* start Text block *
Would a helper like MI_LOAD_REGISTER_IMM_REL(engine, n) look better?

>   
>   		*cs++ = i915_mmio_reg_offset(GEN8_RING_PDP_UDW(base, 0));
>   		*cs++ = upper_32_bits(pd_daddr);
> @@ -1245,7 +1245,8 @@ static int emit_ppgtt_update(struct i915_request *rq, void *data)
>   		if (IS_ERR(cs))
>   			return PTR_ERR(cs);
>   
> -		*cs++ = MI_LOAD_REGISTER_IMM(2 * GEN8_3LVL_PDPES) | MI_LRI_FORCE_POSTED;
> +		*cs++ = MI_LOAD_REGISTER_IMM(2 * GEN8_3LVL_PDPES) |
> +			MI_LRI_FORCE_POSTED | engine->lri_cmd_mode;
>   		for (i = GEN8_3LVL_PDPES; i--; ) {
>   			const dma_addr_t pd_daddr = i915_page_dir_dma_addr(ppgtt, i);
>   
> diff --git a/drivers/gpu/drm/i915/gt/intel_engine_cs.c b/drivers/gpu/drm/i915/gt/intel_engine_cs.c
> index ec82a7ec0c8d..c88b792c1ab5 100644
> --- a/drivers/gpu/drm/i915/gt/intel_engine_cs.c
> +++ b/drivers/gpu/drm/i915/gt/intel_engine_cs.c
> @@ -16,6 +16,7 @@
>   #include "intel_engine_pm.h"
>   #include "intel_engine_user.h"
* end Text block *
* start Information shown *
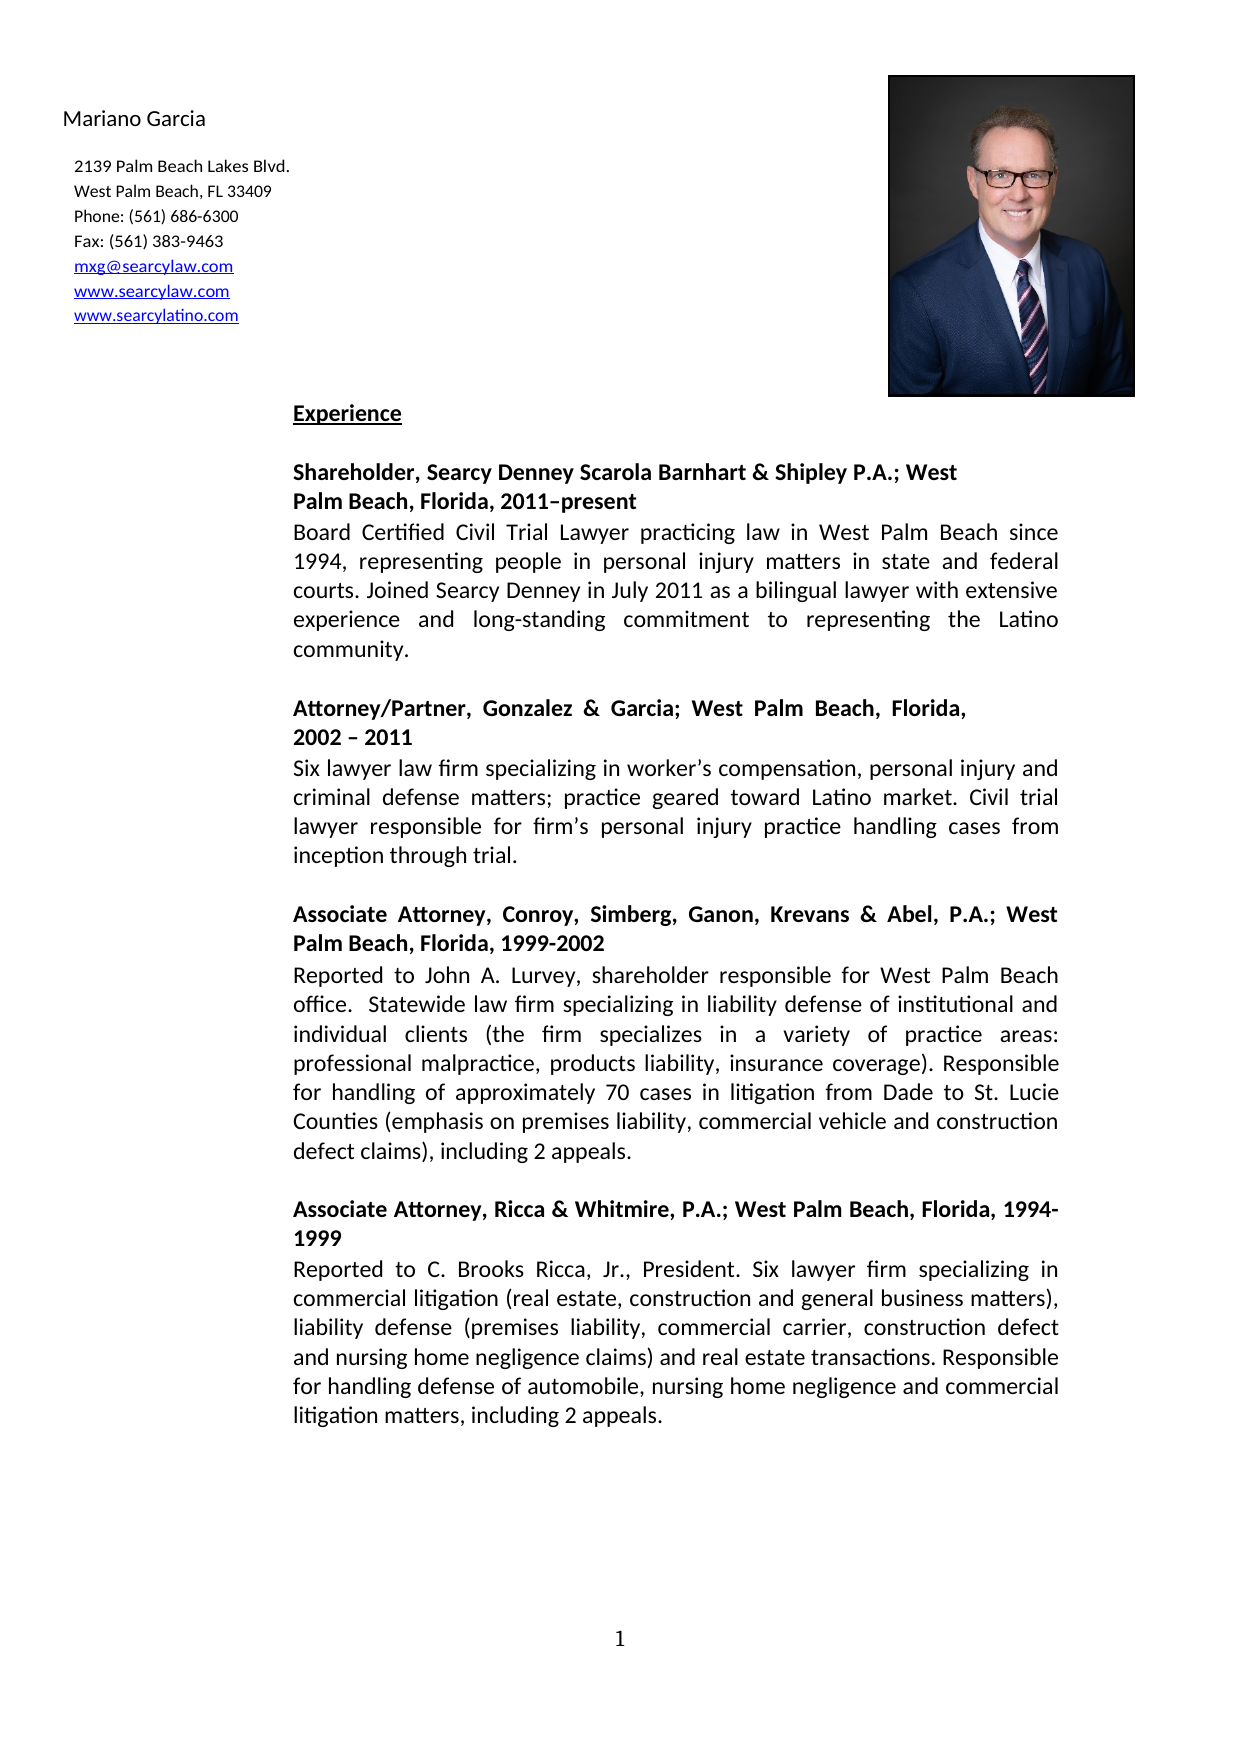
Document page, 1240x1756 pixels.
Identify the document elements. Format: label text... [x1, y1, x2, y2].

subtitle Attorney/Partner, Gonzalez & Garcia; West Palm Beach, Florida, 2002 – 2011 [293, 693, 968, 752]
text 2139 Palm Beach Lakes Blvd. West Palm Beach, FL 33409 Phone: (561) 686-6300 [74, 155, 302, 227]
text Mariano Garcia [62, 104, 887, 132]
text [1135, 230, 1181, 252]
text Board Certified Civil Trial Lawyer practicing law in West Palm Beach since 1994, representing people in personal injury matters in state and federal courts. Joined Searcy Denney in July 2011 as a bilingual lawyer with extensive experience and long-standing commitment to representing the Latino community. [293, 517, 1060, 663]
subtitle Associate Attorney, Conroy, Simberg, Ganon, Krevans & Abel, P.A.; West Palm Beach, Florida, 1999-2002 [293, 899, 1060, 958]
text Reported to John A. Lurvey, shareholder responsible for West Palm Beach office. Statewide law firm specializing in liability defense of institutional and individual clients (the firm specializes in a variety of practice areas: professional malpractice, products liability, insurance coverage). Responsible for handling of approximately 70 cases in litigation from Dade to St. Lucie Counties (emphasis on premises liability, commercial vehicle and construction defect claims), including 2 appeals. [293, 960, 1060, 1165]
text Six lawyer law firm specializing in worker’s compensation, personal injury and criminal defense matters; practice geared toward Latino market. Civil trial lawyer responsible for firm’s personal injury practice handling cases from inception through trial. [293, 753, 1060, 870]
text Experience [293, 398, 1181, 427]
subtitle Associate Attorney, Ricca & Whitmire, P.A.; West Palm Beach, Florida, 1994-1999 [293, 1194, 1060, 1252]
text Fax: (561) 383-9463 [74, 230, 887, 252]
text [1135, 104, 1181, 132]
text mxg@searcylaw.com www.searcylaw.com www.searcylatino.com [74, 255, 302, 326]
text Reported to C. Brooks Ricca, Jr., President. Six lawyer firm specializing in commercial litigation (real estate, construction and general business matters), liability defense (premises liability, commercial carrier, construction defect and nursing home negligence claims) and real estate transactions. Responsible for handling defense of automobile, nursing home negligence and commercial litigation matters, including 2 appeals. [293, 1254, 1060, 1429]
text Shareholder, Searcy Denney Scarola Barnhart & Shipley P.A.; West Palm Beach, Florida, 2011–present [293, 457, 958, 516]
* end Information shown *
Actions to take:
A – In the i915 patch review, list every term joined with the | operator in the added lines that set the value of *cs++.
B – What helper does the reviewer propose in the i915 patch review?
C – Resume the i915 patch review after its final line.
The listing is separate material and has no connection to the i915 patch review.

Per-task answers:
A – MI_LOAD_REGISTER_IMM(2 * GEN8_3LVL_PDPES), MI_LRI_FORCE_POSTED, engine->lri_cmd_mode

B – MI_LOAD_REGISTER_IMM_REL(engine, n)

C –
>   #include "intel_execlists_submission.h"
> +#include "intel_gpu_commands.h"
>   #include "intel_gt.h"
>   #include "intel_gt_requests.h"
>   #include "intel_gt_pm.h"
> @@ -223,6 +224,28 @@ static u32 __engine_mmio_base(struct drm_i915_private *i915,
>   	return bases[i].base;
>   }
>   
> +static bool i915_engine_has_relative_lri(const struct intel_engine_cs *engine)
> +{
> +	if (INTEL_GEN(engine->i915) < 11)
> +		return false;
> +
> +	if (engine->class == COPY_ENGINE_CLASS)
> +		return false;
> +
> +	return true;
> +}
> +
> +static void lri_init(struct intel_engine_cs *engine)
> +{
> +	if (i915_engine_has_relative_lri(engine)) {
> +		engine->lri_cmd_mode = MI_LRI_LRM_CS_MMIO;
> +		engine->lri_mmio_base = 0;
> +	} else {
> +		engine->lri_cmd_mode = 0;
> +		engine->lri_mmio_base = engine->mmio_base;
> +	}
> +}
> +
>   static void __sprint_engine_name(struct intel_engine_cs *engine)
>   {
>   	/*
> @@ -327,6 +350,8 @@ static int intel_engine_setup(struct intel_gt *gt, enum intel_engine_id id)
>   	if (engine->context_size)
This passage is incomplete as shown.